The Military Religious Freedom Foundation is taking credit for the removal of the Bibles from service exchanges and removal of the service insignias.

“Once again our foundation has decisively beaten back those who would see the wall separating church and state reduced to rubble,” said Mikey Weinstein, MRFF spokesman. “The very fact that the Pentagon – or ‘Pentacostal-gon’ – had allowed for the insignias of the Navy, Army, Marine Corps, and Air Force to be used for such a clearly evangelical fundamentalist agenda should sicken anyone with any inkling of respect for the ‘sacred’ principle of religious freedom as enshrined by the foundational documents of our nation, namely the U.S. Constitution.”

While the group claims that it is not an atheist organization and that many of its members are Christians, Weinstein admitted the group was opposed to evangelical Christianity. In an interview with Anti-war.com, he said, “We’re fighting a Fundamentalist-Christian-Parachurch-Military-Corporate-Proselytizing-Complex.”

Additionally, the group says that placing service logos on Bibles is a “national security threat.”

“If their logos are being placed on a particular version of Christianity – particularly when we are engaged in a war with fundamentalist Muslims that are trying to view this as a cosmic war between Jesus and Allah – it’s a security threat,” he said. “It’s neither a problem, it’s not an issue or a challenge. It’s a national security threat.”

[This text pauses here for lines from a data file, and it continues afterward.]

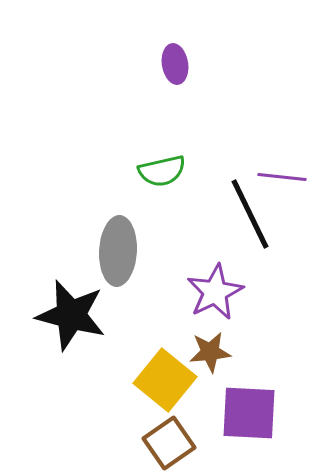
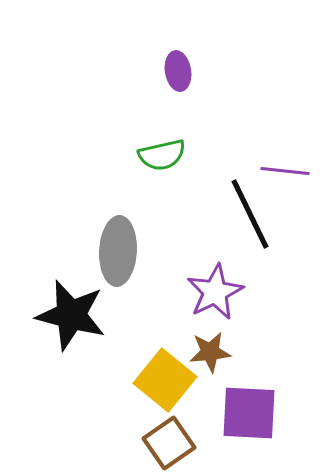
purple ellipse: moved 3 px right, 7 px down
green semicircle: moved 16 px up
purple line: moved 3 px right, 6 px up
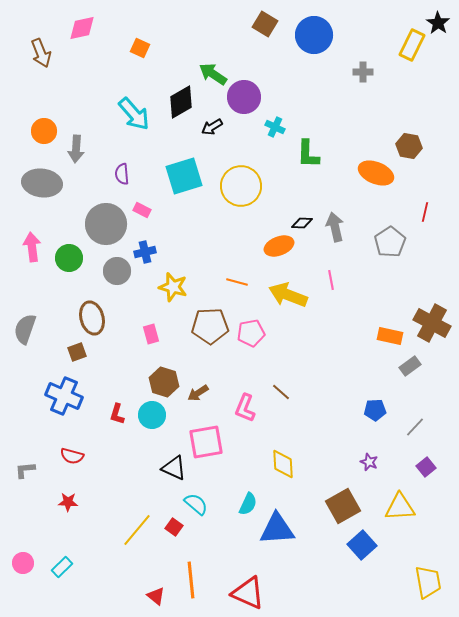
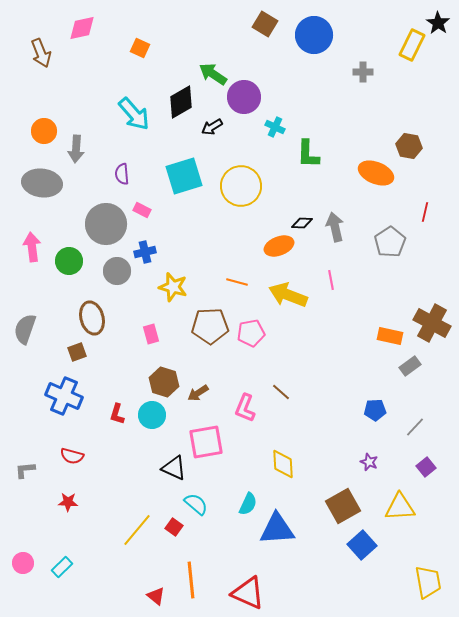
green circle at (69, 258): moved 3 px down
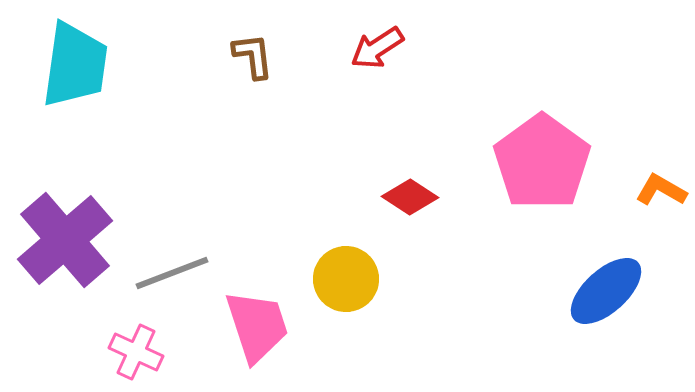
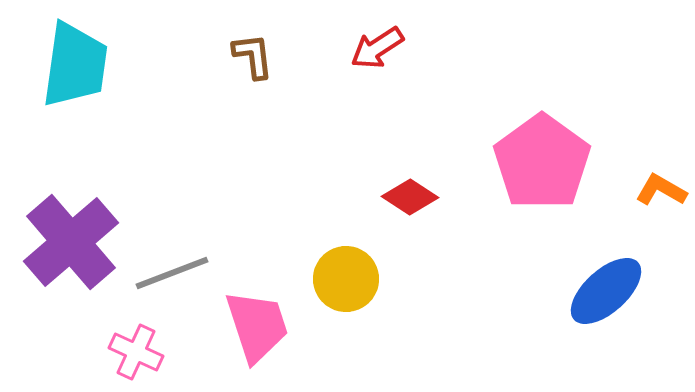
purple cross: moved 6 px right, 2 px down
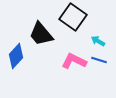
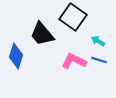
black trapezoid: moved 1 px right
blue diamond: rotated 25 degrees counterclockwise
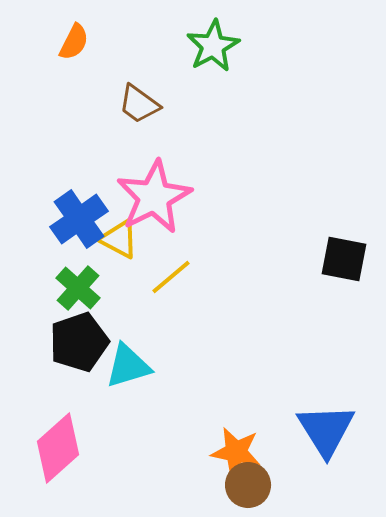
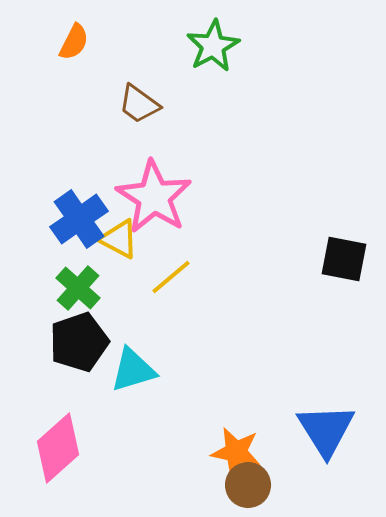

The group claims the military Bibles are also in violation of the law, but they have no problem with other Bibles being sold. “The Bible by itself is fine to be sold,” Weinstein told Fox News Radio.

The Chaplain Alliance for Religious Liberty said it was outrageous that the DoD prohibited the publisher from printing the Bibles with the emblems.

“DoD regularly allows vendors to use branch insignia for other books, for paintings and other items,” the group said.

“From General George Washington until today, military personnel have taken counsel, received comfort, and been encouraged by biblical texts,” said Col. Ron Crews, executive director for the Chaplain Alliance. “These Bibles cost the Department of Defense nothing, and their presence is legally legitimate; therefore, no reason exists for the DoD to retreat in the face of the small anti-religious group that demanded removal of the Bibles.”

The group said the decision is another attempt by the DoD to create a “religion free” zone in the military and is calling on Congress to investigate the issue.